[Opening PROVIDED MATERIAL section]

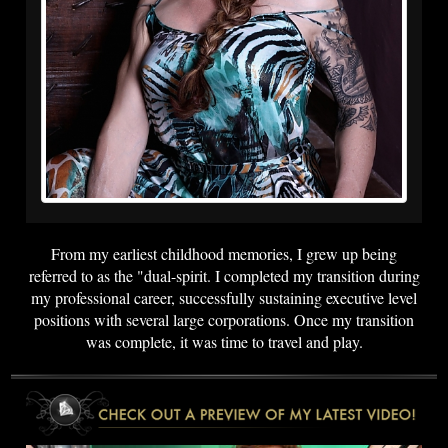
From my earliest childhood memories, I grew up being
referred to as the "dual-spirit. I completed my transition during
my professional career, successfully sustaining executive level
positions with several large corporations. Once my transition
was complete, it was time to travel and play.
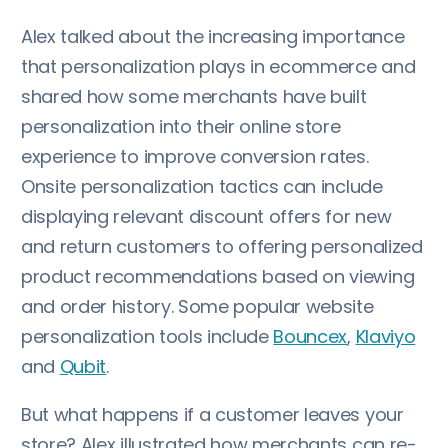
Alex talked about the increasing importance
that personalization plays in ecommerce and
shared how some merchants have built
personalization into their online store
experience to improve conversion rates.
Onsite personalization tactics can include
displaying relevant discount offers for new
and return customers to offering personalized
product recommendations based on viewing
and order history. Some popular website
personalization tools include
Bouncex
,
Klaviyo
and
Qubit
.
But what happens if a customer leaves your
store? Alex illustrated how merchants can re-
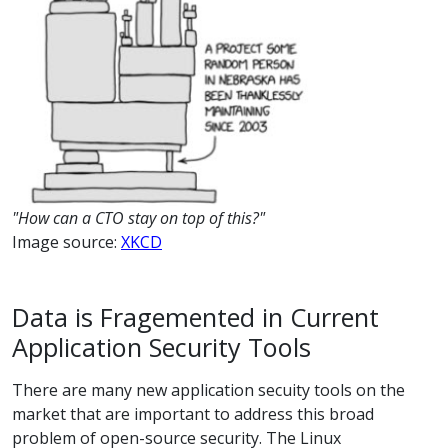
"How can a CTO stay on top of this?"
Image source:
XKCD
Data is Fragemented in Current
Application Security Tools
There are many new application secuity tools on the
market that are important to address this broad
problem of open-source security. The Linux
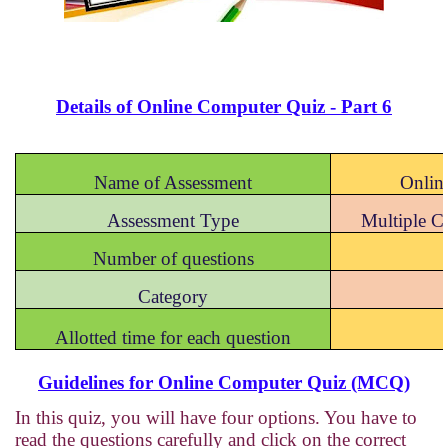
Details of Online Computer Quiz - Part 6
Name of Assessment
Onlin
Assessment Type
Multiple 
Number of questions
Category
Allotted time for each question
Guidelines for Online Computer Quiz (MCQ)
In this quiz, you will have four options. You have to
read the questions carefully and click on the correct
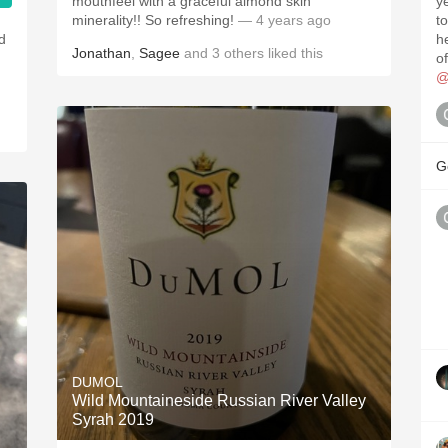
mouthfeel with a graceful almond skin
year. Tightly-w
minerality!! So refreshing!
— 4 years ago
to be ha
nd
he
Jonathan
,
Sagee
and
3
others
liked this
.
o
@
G
DUMOL
Wild Mountaineside Russian River Valley
Syrah 2019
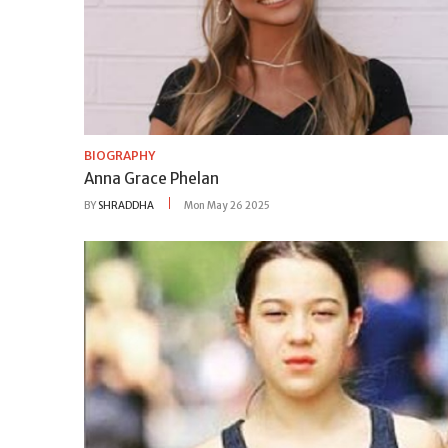
BIOGRAPHY
Anna Grace Phelan
BY
SHRADDHA
Mon May 26 2025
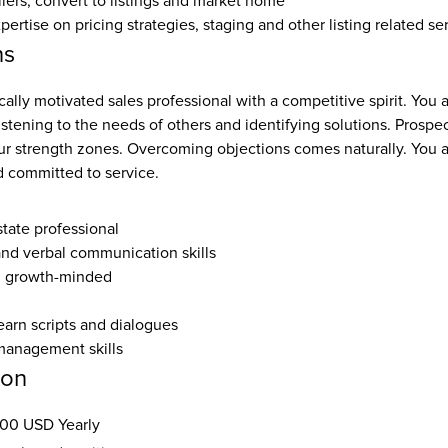
llers, convert to listings and market home
rtise on pricing strategies, staging and other listing related se
ns
cally motivated sales professional with a competitive spirit. You a
listening to the needs of others and identifying solutions. Prospec
ur strength zones. Overcoming objections comes naturally. You ar
 committed to service.
state professional
and verbal communication skills
, growth-minded
earn scripts and dialogues
management skills
ion
00 USD Yearly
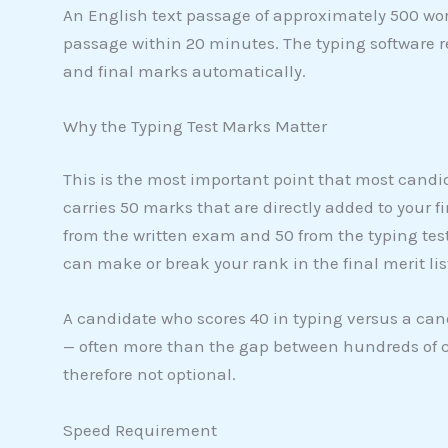
An English text passage of approximately 500 wor
passage within 20 minutes. The typing software r
and final marks automatically.
Why the Typing Test Marks Matter
This is the most important point that most candi
carries 50 marks that are directly added to your f
from the written exam and 50 from the typing test
can make or break your rank in the final merit lis
A candidate who scores 40 in typing versus a ca
— often more than the gap between hundreds of c
therefore not optional.
Speed Requirement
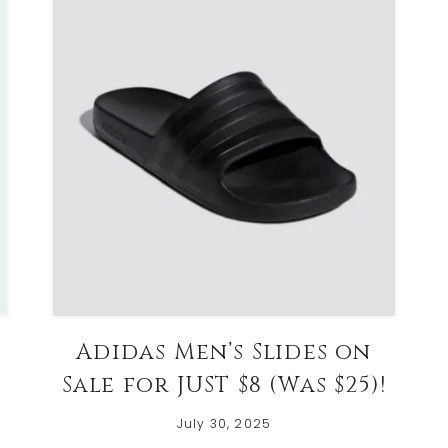
Adidas Men’s Slides on
Sale for JUST $8 (Was $25)!
July 30, 2025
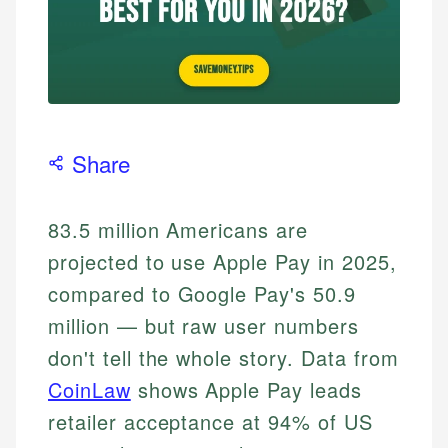
Share
83.5 million Americans are
projected to use Apple Pay in 2025,
compared to Google Pay's 50.9
million — but raw user numbers
don't tell the whole story. Data from
CoinLaw
shows Apple Pay leads
retailer acceptance at 94% of US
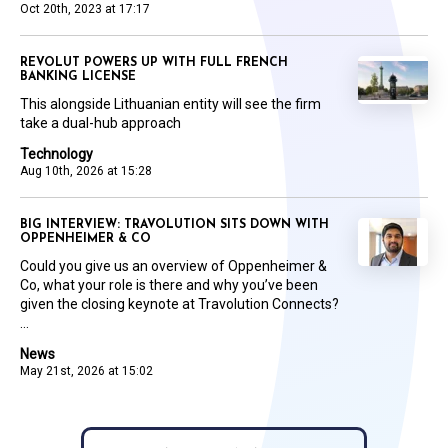
Oct 20th, 2023 at 17:17
REVOLUT POWERS UP WITH FULL FRENCH
BANKING LICENSE
This alongside Lithuanian entity will see the firm
take a dual-hub approach
Technology
Aug 10th, 2026 at 15:28
BIG INTERVIEW: TRAVOLUTION SITS DOWN WITH
OPPENHEIMER & CO
Could you give us an overview of Oppenheimer &
Co, what your role is there and why you’ve been
given the closing keynote at Travolution Connects?
...
News
May 21st, 2026 at 15:02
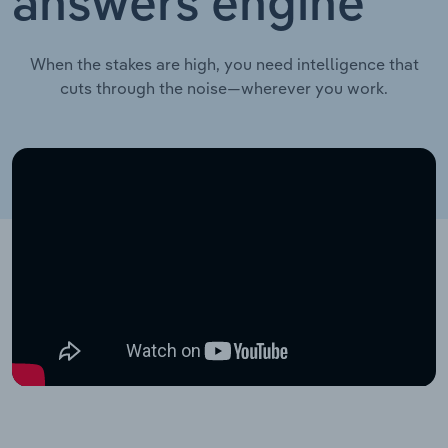
answers engine
When the stakes are high, you need intelligence that
cuts through the noise—wherever you work.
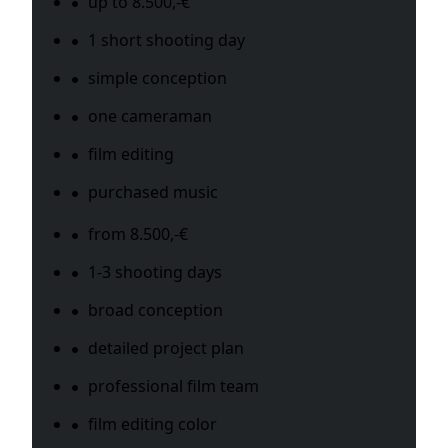
up to 8.500,-€
1 short shooting day
simple conception
one cameraman
film editing
purchased music
from 8.500,-€
1-3 shooting days
broad conception
detailed project plan
professional film team
film editing color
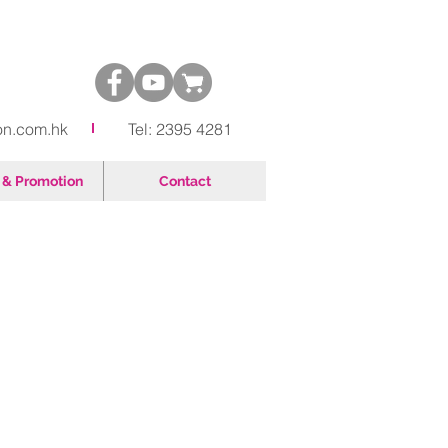
on.com.hk
Tel: 2395 4281
& Promotion
Contact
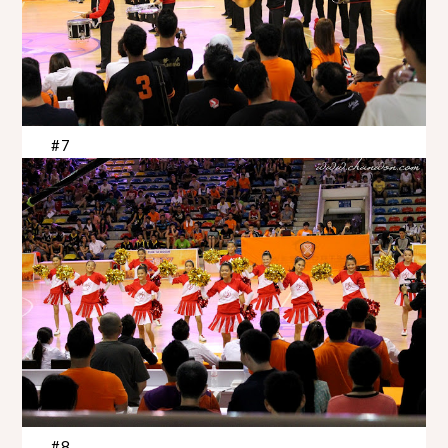
#7
#8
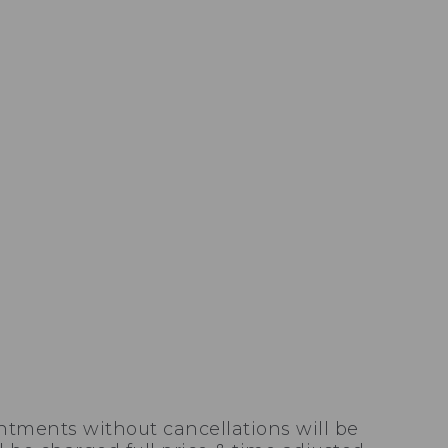
ntments without cancellations will be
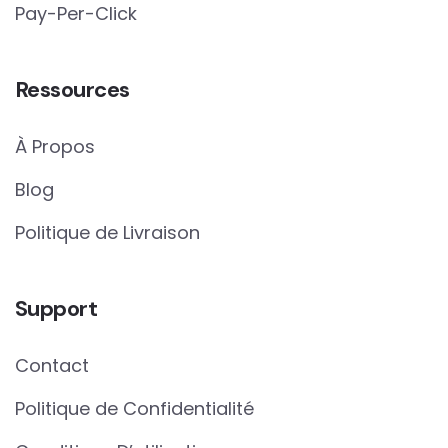
Pay-Per-Click
Ressources
À Propos
Blog
Politique de Livraison
Support
Contact
Politique de Confidentialité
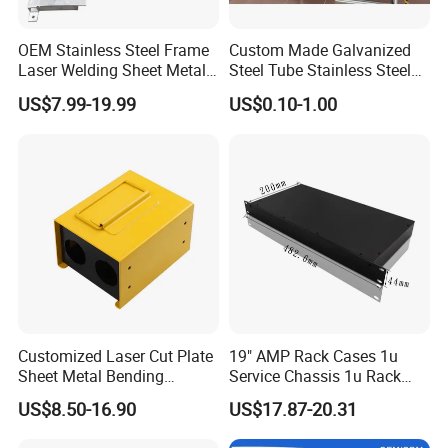
enterprise.
OEM Stainless Steel Frame
Custom Made Galvanized
Laser Welding Sheet Metal
Steel Tube Stainless Steel
Our Advantages
Fabrication for Industrial
Aluminium Industrial
US$7.99-19.99
US$0.10-1.00
Manufacturing
Welding Laser Cutting
Vending Machine Shell
Custom Sheet Machining
Service
Customized Laser Cut Plate
19" AMP Rack Cases 1u
Sheet Metal Bending
Service Chassis 1u Rack
Housing Parts
Mount Case
US$8.50-16.90
US$17.87-20.31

[Closing PROVIDED MATERIAL section]

# EXERCISE REQUIREMENTS
Return each line in the records that holds the string "Sheet".

# RESULT
Laser Welding Sheet Metal
Custom Sheet Machining
Sheet Metal Bending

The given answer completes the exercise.